Transpose of Linear Layer

varunagrawal · January 17, 2018, 1:13am

I am trying to implement a model that projects a vector to a fixed lower dimension and then after passing it through an LSTM and some other layers, performs the inverse with the same Linear layer.

To be more precise, we perform the following operations:

y = W * x (as a Linear layer)
...
(perform some processing on x to get k)
...
output = W' * k (how to do this with a Linear layer?)

As you can see, the first and last operation use the same layer weights. Can anyone let me know what is the correct way to do this in PyTorch?
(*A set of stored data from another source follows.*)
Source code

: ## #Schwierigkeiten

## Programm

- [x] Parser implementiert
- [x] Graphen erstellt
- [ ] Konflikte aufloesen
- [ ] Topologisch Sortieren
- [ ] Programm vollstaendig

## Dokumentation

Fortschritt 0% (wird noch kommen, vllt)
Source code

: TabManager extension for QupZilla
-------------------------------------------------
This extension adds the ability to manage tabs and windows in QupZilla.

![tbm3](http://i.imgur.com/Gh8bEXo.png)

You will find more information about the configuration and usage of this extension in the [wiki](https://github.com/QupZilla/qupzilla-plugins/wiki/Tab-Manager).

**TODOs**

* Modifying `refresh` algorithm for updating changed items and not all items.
Kaixhin · January 17, 2018, 3:33am

There’s multiple solutions. The simplest is to literally use the matrix multiply operation as you did here, applying it to a Variable and the transpose of the same Variable. If you set requires_grad=True on the Variable you’ll also be able to get back gradients to use in training.

varunagrawal · January 17, 2018, 10:41pm

Is it possible to do with Linear layers? Your solution seems to rely on using a Variable weight matrix.

smth · January 17, 2018, 11:14pm

m = nn.Linear(100, 200)
x = Variable(torch.randn(20, 100))

y = m(x)
...
(perform some processing on x to get k)
...
output = torch.matmul(m.weight.t(), k)

varunagrawal · January 17, 2018, 11:22pm

Awesome! And I assume autograd will take care of applying the gradients correctly?

smth · January 17, 2018, 11:40pm

yes. […]

varunagrawal · January 17, 2018, 11:42pm

Sweet! Thanks Soumith.